While skimming the book, Lean Software Development: An Agile Toolkit, I came across a passage that has been on my mind for a few days that I’d like to share.
Many software development processes require paperwork for customer sign-off, or to provide traceability, or to get approval for a change. Does your customer really find this makes the product more valuable to them? Just because paperwork is a required deliverable does not mean that it adds value.
A good test of the value of paperwork is to see if there is someone waiting for what is being produced. If an analyst fills out templates, makes tables, or writes use cases that others are eager to use—for coding, testing, and writing training manuals—then these probably add value. Even so, there should be a constant search for the most efficient, effective means to transmit the information.
Lean Software Development: An Agile Toolkit, Mary Poppendieck & Tom Poppendieck, Addison Wesley, 2003
While the book was written in advocacy of agile methods of software development (one of the tenets of the Agile Manifesto is the emphasis on “working software over comprehensive documentation”), I think these ideas also ring true – and perhaps especially so – for “heavier” methodologies.
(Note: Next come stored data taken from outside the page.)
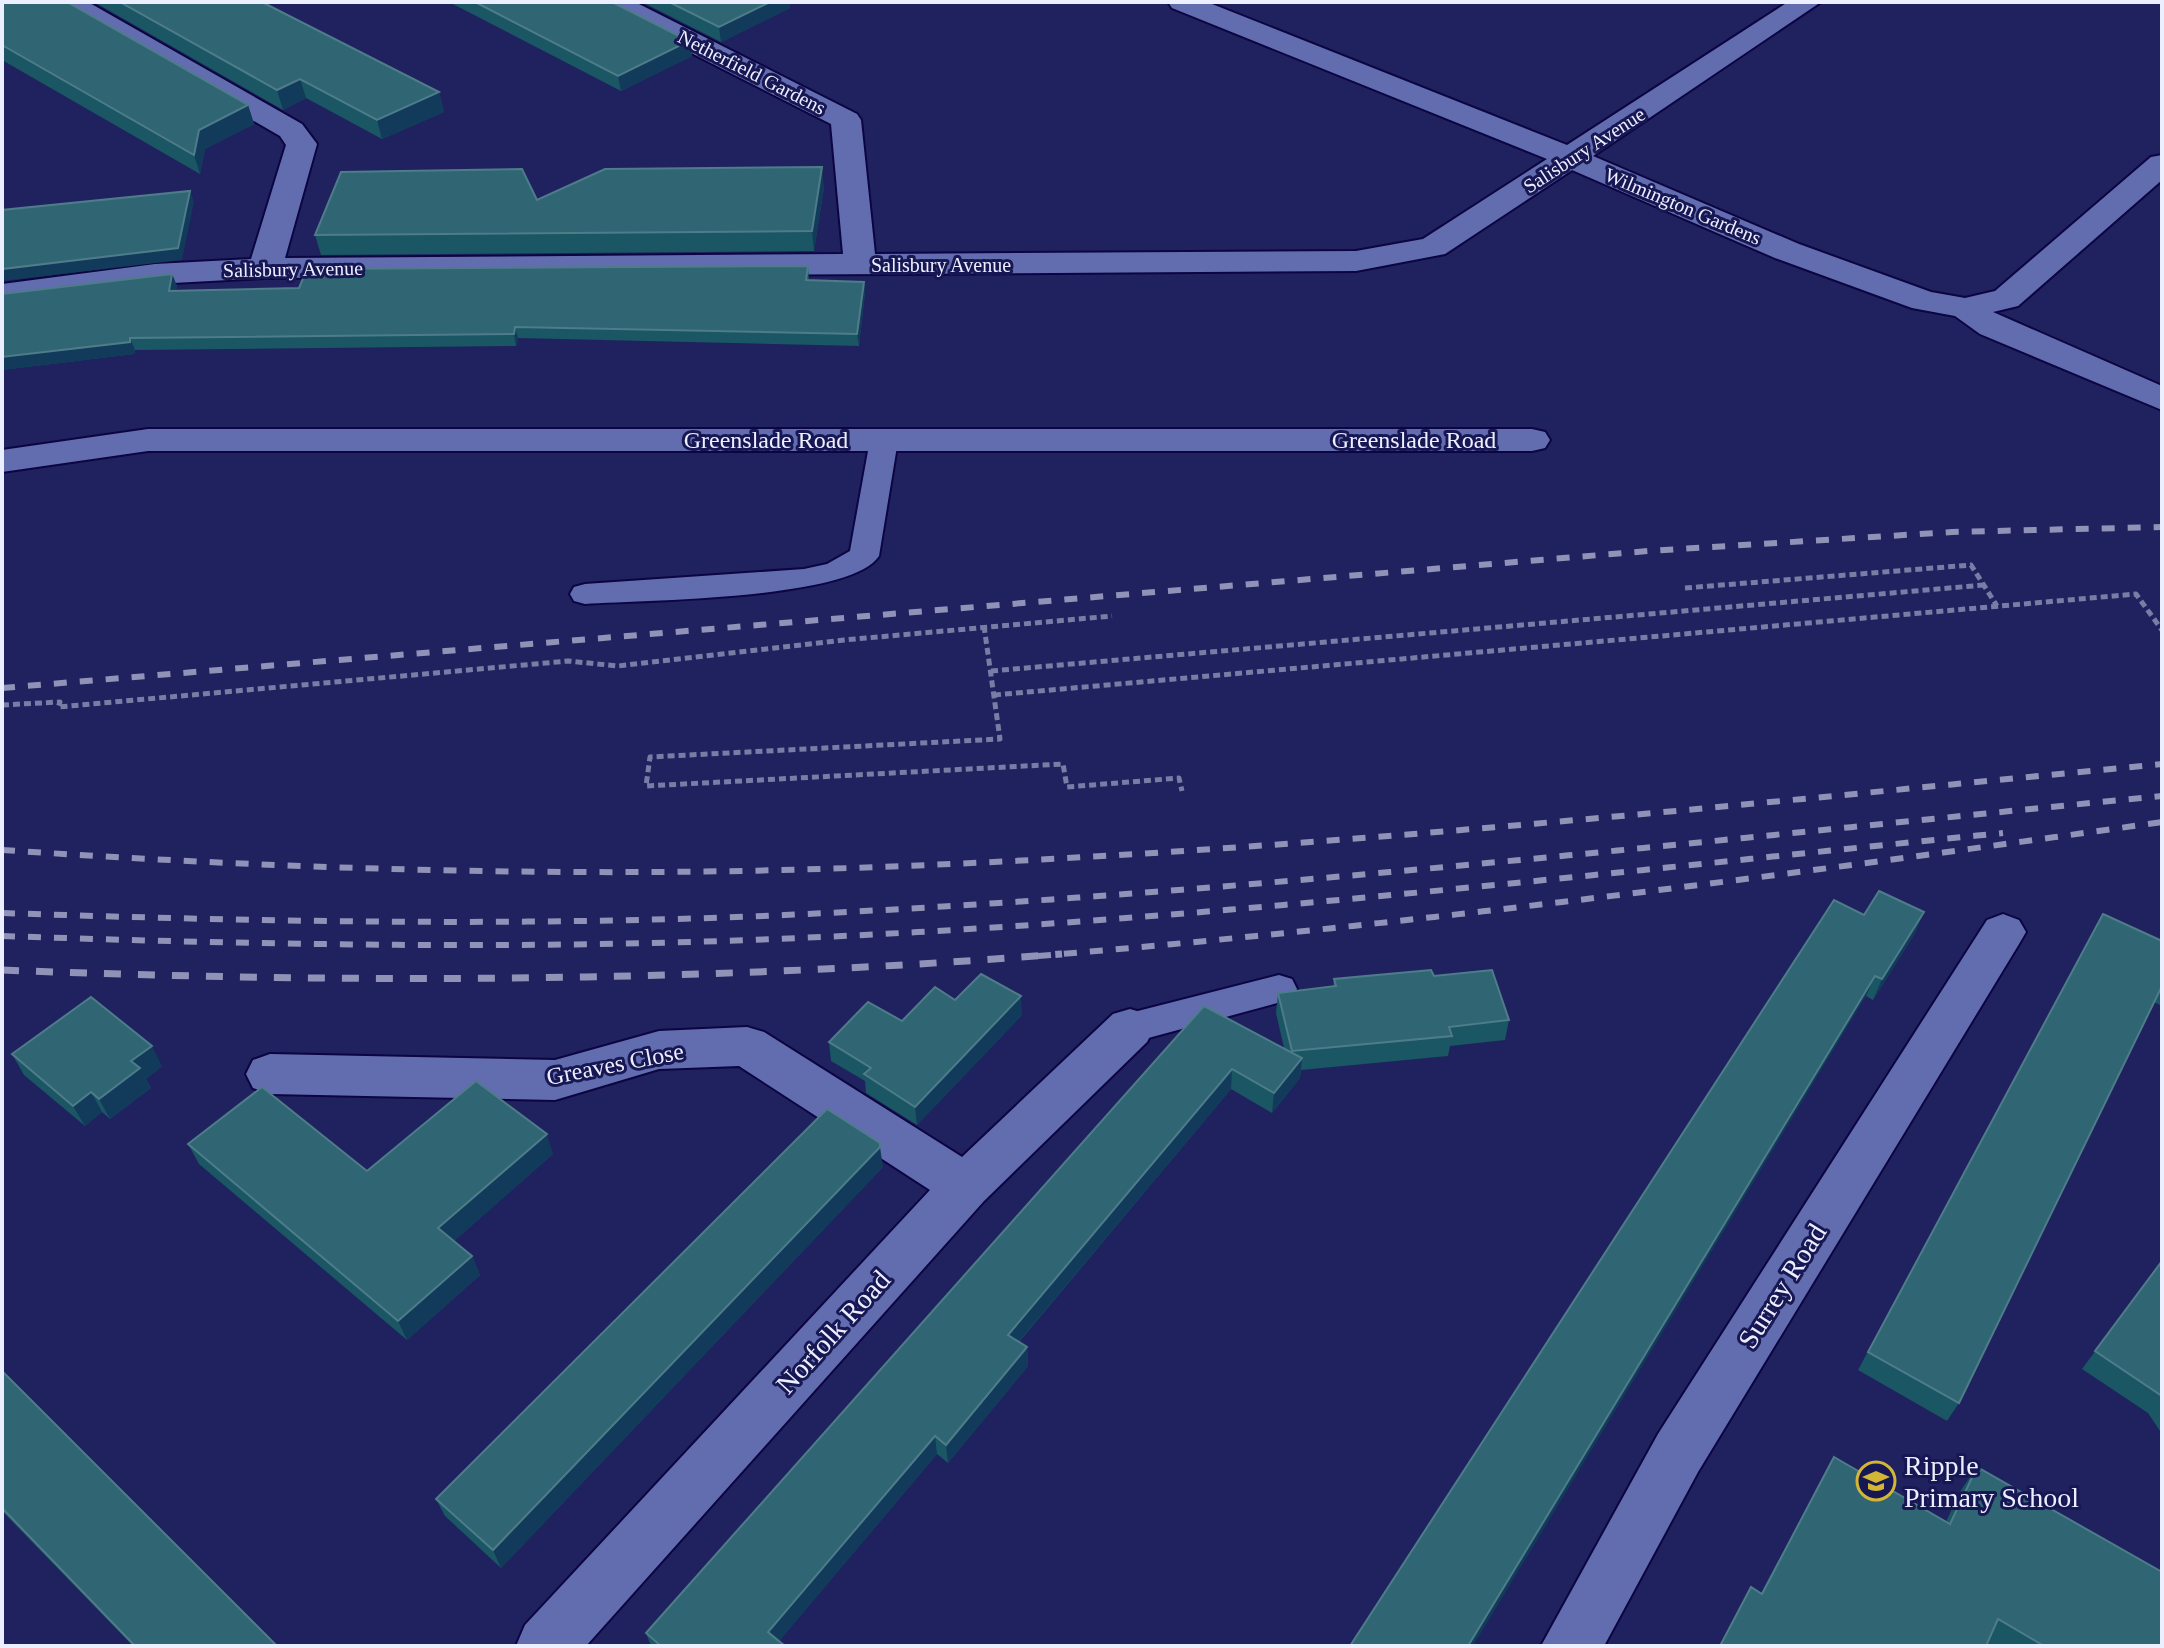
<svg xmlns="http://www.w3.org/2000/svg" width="2164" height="1648" font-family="'Times New Roman',serif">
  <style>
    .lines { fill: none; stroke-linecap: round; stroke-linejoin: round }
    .lane-casing { stroke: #0c0541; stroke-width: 4 }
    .street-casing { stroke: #0c0541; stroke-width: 4 }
    .path { stroke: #797ca5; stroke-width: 5; stroke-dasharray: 7 4; stroke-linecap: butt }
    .lane { fill: #626db0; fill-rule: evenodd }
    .street { fill: #626db0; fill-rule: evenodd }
    .rail-far1 { stroke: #9093b7; stroke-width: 6; stroke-dasharray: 13 13; stroke-linecap: butt }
    .rail { stroke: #9093b7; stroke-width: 7; stroke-dasharray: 17 17; stroke-linecap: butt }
    .wall { fill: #1a5663 }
    .shaded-wall { fill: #123a5a }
    .building { fill: #306674; stroke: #4e7c89; stroke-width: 2 }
    .labels { text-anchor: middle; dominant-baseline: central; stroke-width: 6; stroke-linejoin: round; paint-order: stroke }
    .far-street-label { font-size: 20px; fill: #ecefff; stroke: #171753 }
    .street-label { font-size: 24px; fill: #ecefff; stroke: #171753 }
    .near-street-label { font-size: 28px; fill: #ecefff; stroke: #171753 }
    .near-poi-label { font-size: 28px; fill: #ecefff; stroke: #171753; text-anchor: start }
  </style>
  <rect width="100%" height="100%" fill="#1f225e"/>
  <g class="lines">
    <g class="lane-casing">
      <g id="lane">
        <path d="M884 431 894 434 898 440 879 556C851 600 641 600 585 604L574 601 570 594 574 587 585 584 804 569 827 564 850 551 870 440 874 434Z"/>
        <polygon points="1279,975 1292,979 1297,989 1292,999 1130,1043 1117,1038 1111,1028 1117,1018 1130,1013"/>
      </g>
    </g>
    <g class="street-casing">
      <g id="street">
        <polygon points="54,2 88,2 302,124 317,144 285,258 843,254 831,124 603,8 599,2 635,2 857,114 861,120 875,254 1356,251 1423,239 1547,159 1172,8 1168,2 1207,2 1567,145 1788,2 1821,2 1593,156 1799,244 1931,292 1965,298 1995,291 2151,157 2162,155 2162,180 2018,306 1993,312 2162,386 2162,410 1980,334 1955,316 1912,308 1775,258 1572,170 1445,254 1356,271 265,278 155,284 2,304 2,284 155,264 251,259 286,145 280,136 58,8"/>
        <polygon points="148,429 1532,429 1545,432 1550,440 1545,448 1532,451 148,451 2,472 2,450"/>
        <polygon points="2003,914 2019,920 2026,932 2019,944 1698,1472 1604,1646 1541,1646 1658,1434 1987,920"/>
        <polygon points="1130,1009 1147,1014 1154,1028 1147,1042 984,1201 586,1646 516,1646 525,1625 930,1190 739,1066 659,1069 555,1100 270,1094 253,1088 246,1074 253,1060 270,1054 555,1060 659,1031 747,1027 764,1032 962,1157 1113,1014"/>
      </g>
    </g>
    <g class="path">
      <polyline points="1685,588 1971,565 1997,606"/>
      <polyline points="984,626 1000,739 650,757 646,786 1063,764 1067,787 1179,778 1182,791"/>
      <polyline points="991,671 1984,585"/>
      <polyline points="994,695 2136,594 2162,630"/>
      <polyline points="2,705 60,702 58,707 568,661 618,666 844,640 1112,616"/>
    </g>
    <use href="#lane" class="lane"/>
    <use href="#street" class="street"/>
    <g class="rail-far1">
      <polyline points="2,688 1648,551 1952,532 2162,527"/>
      <path d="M2 850C284 869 567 878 850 868 1288 853 1726 806 2162 764"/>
      <path d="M2 913C270 922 539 927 807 914 1260 892 1711 840 2162 796"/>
      <path d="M2 936C267 945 533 950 798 938 1201 921 1602 873 2003 833"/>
      <path d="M1038 956C1414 925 1788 875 2162 822"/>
    </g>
    <path class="rail" d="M2 970C356 984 709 982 1062 954"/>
  </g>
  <g class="wall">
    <polygon points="2,2 248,105 254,124 205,149 200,174 2,60"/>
    <polygon points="94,2 262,2 439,92 444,112 382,139 306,98 283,110"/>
    <polygon points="449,2 612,2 689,41 692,56 621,91"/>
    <polygon points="642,2 790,2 790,8 721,42"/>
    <polygon points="824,187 814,251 321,255 315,235 537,200"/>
    <polygon points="808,266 809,280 864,282 865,293 859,346 518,338 516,346 135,350 134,354 2,370 172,274 177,286 176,290 299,288"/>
    <polygon points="1924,912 1915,933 1873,1000 1866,996 1864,915"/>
    <polygon points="2103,914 2162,941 2162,1006 2154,1002 1959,1403 1947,1421 1858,1370"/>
    <polygon points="1434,976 1509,1020 1505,1040 1450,1046 1448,1056 1301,1070 1300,1078 1272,1113 1231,1089 1019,1342 1027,1347 1028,1366 948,1463 937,1454 779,1641 785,1646 651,1646 646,1633 1204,1006 1284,1048 1276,1013 1278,993 1333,987 1334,979"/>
    <polygon points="955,1000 1022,1015 917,1125 866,1093 865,1081 831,1061 829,1042 902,1021"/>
    <polygon points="12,1054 162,1066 146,1079 151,1088 110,1119 102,1112 85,1126 24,1075"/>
    <polygon points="188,1144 367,1171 553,1154 454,1241 472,1256 480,1275 407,1340 199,1164"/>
    <polygon points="883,1167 501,1568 445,1516 436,1499"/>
    <polygon points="2162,1261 2162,1434 2148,1413 2082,1369"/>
    <polygon points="2,1371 277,1646 133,1646 2,1511"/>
    <polygon points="1834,1457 1946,1522 1959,1493 1977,1467 2162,1646 1720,1646 1761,1593"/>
  </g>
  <g class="shaded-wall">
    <polygon points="770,2 790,2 790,8 721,42 719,27"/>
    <polygon points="689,41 692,56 621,91 618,76"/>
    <polygon points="300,79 306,98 283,110 277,90"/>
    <polygon points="439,92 444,112 382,139 377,120"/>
    <polygon points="248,105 254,124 205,149 200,174 194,155 199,130"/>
    <polygon points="822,167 824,187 814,251 812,231"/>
    <polygon points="190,191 194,202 182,260 2,281 2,269"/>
    <polygon points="172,274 177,286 173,302 169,291"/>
    <polygon points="864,282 865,293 859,346 857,334"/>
    <polygon points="515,327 518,338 516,346 514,334"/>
    <polygon points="130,338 135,350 134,354 2,370 2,357"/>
    <polygon points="1924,912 1915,933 1873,1000 1882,979"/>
    <polygon points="1875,976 1866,996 1473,1646 1468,1646"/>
    <polygon points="1021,996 1022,1015 917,1125 915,1107"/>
    <polygon points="152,1046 162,1066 146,1079 151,1088 110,1119 99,1099 131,1061"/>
    <polygon points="1302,1058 1300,1078 1272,1113 1274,1093"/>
    <polygon points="1232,1069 1231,1089 1009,1353 1008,1335"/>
    <polygon points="91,1092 102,1112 85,1126 73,1106"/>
    <polygon points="547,1134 553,1154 446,1248 438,1228"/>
    <polygon points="880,1147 883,1167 501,1568 493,1550"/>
    <polygon points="472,1256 480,1275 407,1340 398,1321"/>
    <polygon points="1027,1347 1028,1366 948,1463 946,1445"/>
    <polygon points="935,1436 937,1454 775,1646 768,1632"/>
  </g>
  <g class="building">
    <polygon points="2,2 67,2 248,105 199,130 194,155 2,45"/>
    <polygon points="120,2 262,2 439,92 377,120 300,79 277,90"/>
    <polygon points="475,2 612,2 689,41 618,76"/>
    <polygon points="669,2 770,2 719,27"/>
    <polygon points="822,167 812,231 315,235 341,172 522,169 537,200 605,169"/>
    <polygon points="190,191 178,248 2,269 2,210"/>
    <polygon points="808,266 806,280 864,282 857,334 515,327 514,334 130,338 130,342 2,357 2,294 172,274 169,291 299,288 307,269"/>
    <polygon points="1879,891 1924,912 1882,979 1875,976 1468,1646 1350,1646 1834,900 1864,915"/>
    <polygon points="2103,914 2162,941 2162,986 1959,1403 1868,1352"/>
    <polygon points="1431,970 1434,976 1492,970 1509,1020 1449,1027 1452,1036 1292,1051 1278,993 1336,986 1334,979"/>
    <polygon points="981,974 1021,996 915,1107 864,1074 871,1068 829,1042 868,1002 902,1021 935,987 955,1000"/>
    <polygon points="91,997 152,1046 131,1061 140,1068 99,1099 91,1092 73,1106 12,1054"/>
    <polygon points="1204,1006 1302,1058 1274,1093 1232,1069 1008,1335 1027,1347 946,1445 935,1436 768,1632 785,1646 661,1646 646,1633"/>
    <polygon points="476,1081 547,1134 438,1228 472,1256 398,1321 188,1144 262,1087 367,1171"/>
    <polygon points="827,1109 880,1143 880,1147 493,1550 436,1499"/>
    <polygon points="2162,1261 2162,1396 2095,1351"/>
    <polygon points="2,1371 277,1646 135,1646 2,1508"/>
    <polygon points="1834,1457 1950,1524 1977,1467 2162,1572 2162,1646 2044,1646 1998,1619 1986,1646 1720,1646 1751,1587 1762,1594"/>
  </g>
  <defs>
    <g id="school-ring" transform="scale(2)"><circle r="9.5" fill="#171753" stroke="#d3b635" stroke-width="1.5"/><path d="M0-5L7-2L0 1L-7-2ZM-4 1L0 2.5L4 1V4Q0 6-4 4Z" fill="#d3b635"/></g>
  </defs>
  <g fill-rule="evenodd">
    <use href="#school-ring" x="1876" y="1481"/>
  </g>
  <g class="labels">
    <g class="far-street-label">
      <text transform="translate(752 72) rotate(27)">Netherfield Gardens</text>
      <text transform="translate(1584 150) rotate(-33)">Salisbury Avenue</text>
      <text transform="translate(1683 206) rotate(23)">Wilmington Gardens</text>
      <text x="941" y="265">Salisbury Avenue</text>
      <text transform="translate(293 269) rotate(-1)">Salisbury Avenue</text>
    </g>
    <g class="street-label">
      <text x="766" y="440">Greenslade Road</text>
      <text x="1414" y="440">Greenslade Road</text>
      <text transform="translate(615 1064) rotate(-11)">Greaves Close</text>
    </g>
    <g class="near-street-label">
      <text transform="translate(1782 1286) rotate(-58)">Surrey Road</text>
      <text transform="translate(833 1332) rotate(-48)">Norfolk Road</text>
    </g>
    <g class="near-poi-label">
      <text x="1904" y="1465">Ripple<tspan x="1904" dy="32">Primary School</tspan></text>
    </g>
  </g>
  <rect width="2164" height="1648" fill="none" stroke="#ecefff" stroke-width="8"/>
</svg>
Now, I’m not knocking documentation in general. There is great value in a spec that represents meaningful, collaborative dialog through which key decisions are made and that expresses stakeholder need in a way that is intuitive to designers, developers and testers. Depending on the company or the industry, there may also be compelling reasons (level of criticality, government regulation, etc.) to produce detailed documentation that, in order to not get too far off-topic, I may address in a later post.
My point is that sometimes we (and I’m talking about myself first and foremost) get so caught up in doing things just because they’re part of “the process” that we neglect to seriously question whether our time might not be better spent on activities that are more likely to hasten the delivery of good software.
The bottom line is that regardless of the process for getting software done, there is no value in paperwork that no one needs and no one cares to read.
Here’s a challenge: Take a look your current delivery model. Does it include documents or regularly performed activities upon which no one is really dependent? Would eliminating them free up resources for value-add activities that might potentially shorten the delivery cycle? If so, how do you go about amending your model?
As always, I’ll be interested to hear your thoughts.